RECORDS FOR THE EXERCISE:
__________________________________________________

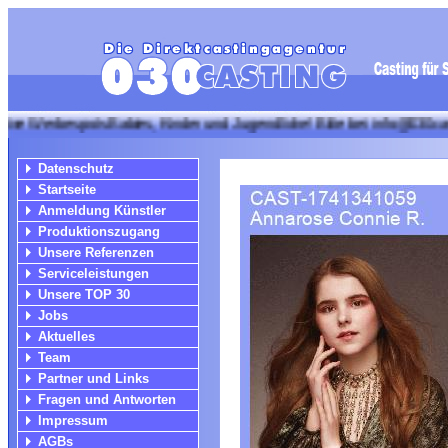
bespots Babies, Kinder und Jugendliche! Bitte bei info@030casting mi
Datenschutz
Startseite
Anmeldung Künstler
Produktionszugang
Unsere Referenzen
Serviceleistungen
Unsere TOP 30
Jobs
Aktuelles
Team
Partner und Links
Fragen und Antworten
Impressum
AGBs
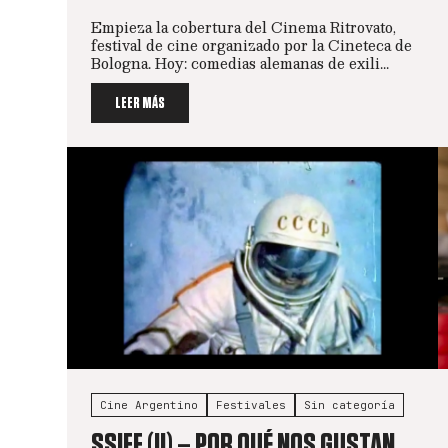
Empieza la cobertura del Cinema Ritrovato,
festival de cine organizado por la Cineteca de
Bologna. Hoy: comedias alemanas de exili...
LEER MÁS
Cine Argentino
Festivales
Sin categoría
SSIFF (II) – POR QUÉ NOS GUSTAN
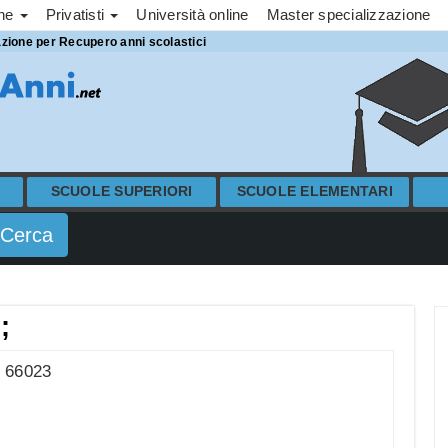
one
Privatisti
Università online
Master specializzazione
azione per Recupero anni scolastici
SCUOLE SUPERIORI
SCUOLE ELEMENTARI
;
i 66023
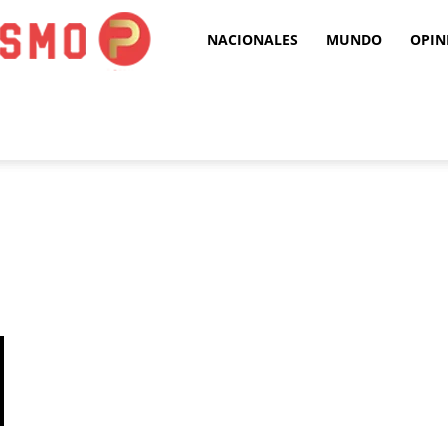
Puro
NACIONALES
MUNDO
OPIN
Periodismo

__________________________________________________

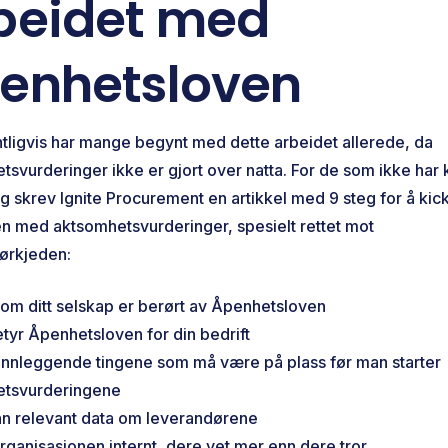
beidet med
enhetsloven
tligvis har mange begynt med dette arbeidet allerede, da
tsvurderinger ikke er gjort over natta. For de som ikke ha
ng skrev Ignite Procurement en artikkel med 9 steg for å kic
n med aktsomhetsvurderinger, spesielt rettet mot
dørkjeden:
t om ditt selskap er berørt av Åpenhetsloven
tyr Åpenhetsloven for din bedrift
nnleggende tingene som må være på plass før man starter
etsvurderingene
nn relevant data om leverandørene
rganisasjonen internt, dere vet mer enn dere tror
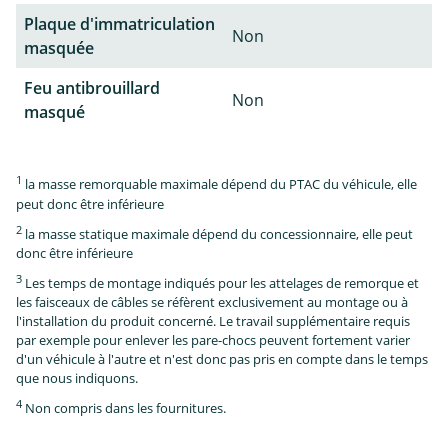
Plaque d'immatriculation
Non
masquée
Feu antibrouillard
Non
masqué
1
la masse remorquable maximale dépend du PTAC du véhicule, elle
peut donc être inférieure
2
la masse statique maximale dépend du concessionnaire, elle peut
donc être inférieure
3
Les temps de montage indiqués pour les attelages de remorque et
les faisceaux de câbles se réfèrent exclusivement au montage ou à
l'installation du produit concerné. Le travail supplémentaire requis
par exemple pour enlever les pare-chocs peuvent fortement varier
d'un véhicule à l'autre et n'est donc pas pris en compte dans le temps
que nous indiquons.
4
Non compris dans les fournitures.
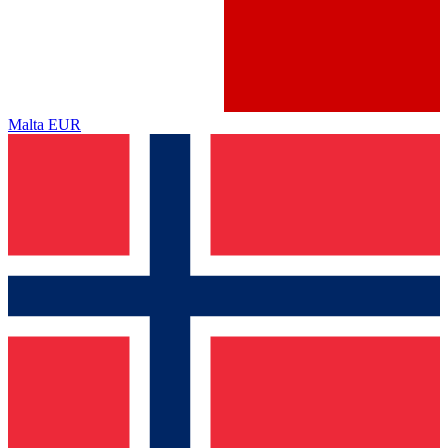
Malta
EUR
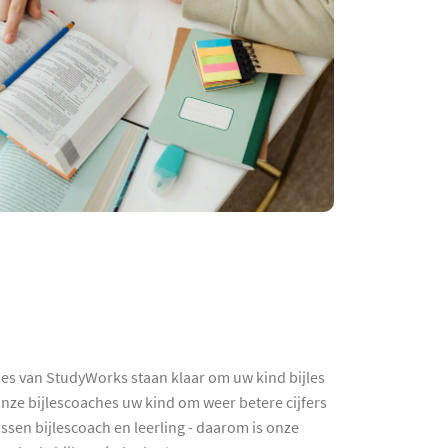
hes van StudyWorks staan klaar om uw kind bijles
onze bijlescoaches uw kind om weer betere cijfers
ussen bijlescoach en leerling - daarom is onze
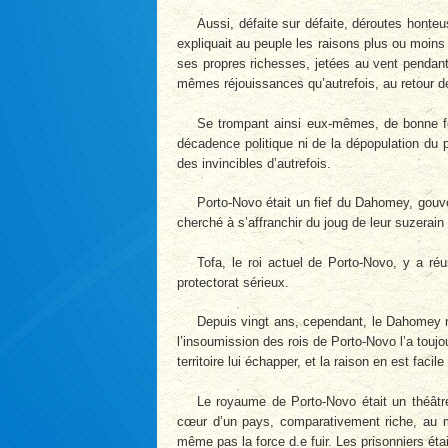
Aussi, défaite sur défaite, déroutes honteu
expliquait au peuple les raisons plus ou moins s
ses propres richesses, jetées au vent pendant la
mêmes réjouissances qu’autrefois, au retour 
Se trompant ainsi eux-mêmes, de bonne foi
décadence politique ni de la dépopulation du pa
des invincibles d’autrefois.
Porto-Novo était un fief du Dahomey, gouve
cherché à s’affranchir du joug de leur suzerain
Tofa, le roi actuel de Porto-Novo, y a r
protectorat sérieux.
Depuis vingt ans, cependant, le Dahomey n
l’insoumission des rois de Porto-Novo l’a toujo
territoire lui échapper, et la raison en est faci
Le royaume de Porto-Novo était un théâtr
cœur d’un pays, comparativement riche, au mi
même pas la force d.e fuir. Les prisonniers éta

__________________________________________________

ASSIGNED TASK:
Rewrite the lines between the one containing "Plaque d'immatriculation" and the one containing "même pas la", inclusive, with "Porto-Novo" replaced by "Cotonou" and nothing else changed. Leave the pictures out of your answer.

PROBLEM SOLUTION:
Plaque d'immatriculation
Non
masquée
Feu antibrouillard
Non
masqué
1
la masse remorquable maximale dépend du PTAC du véhicule, elle
peut donc être inférieure
2
la masse statique maximale dépend du concessionnaire, elle peut
donc être inférieure
3
Les temps de montage indiqués pour les attelages de remorque et
les faisceaux de câbles se réfèrent exclusivement au montage ou à
l'installation du produit concerné. Le travail supplémentaire requis
par exemple pour enlever les pare-chocs peuvent fortement varier
d'un véhicule à l'autre et n'est donc pas pris en compte dans le temps
que nous indiquons.
4
Non compris dans les fournitures.
Malta
EUR
hes van StudyWorks staan klaar om uw kind bijles
onze bijlescoaches uw kind om weer betere cijfers
ussen bijlescoach en leerling - daarom is onze
Aussi, défaite sur défaite, déroutes honteu
expliquait au peuple les raisons plus ou moins s
ses propres richesses, jetées au vent pendant la
mêmes réjouissances qu’autrefois, au retour 
Se trompant ainsi eux-mêmes, de bonne foi
décadence politique ni de la dépopulation du pa
des invincibles d’autrefois.
Cotonou était un fief du Dahomey, gouve
cherché à s’affranchir du joug de leur suzerain
Tofa, le roi actuel de Cotonou, y a r
protectorat sérieux.
Depuis vingt ans, cependant, le Dahomey n
l’insoumission des rois de Cotonou l’a toujo
territoire lui échapper, et la raison en est faci
Le royaume de Cotonou était un théâtr
cœur d’un pays, comparativement riche, au mi
même pas la force d.e fuir. Les prisonniers éta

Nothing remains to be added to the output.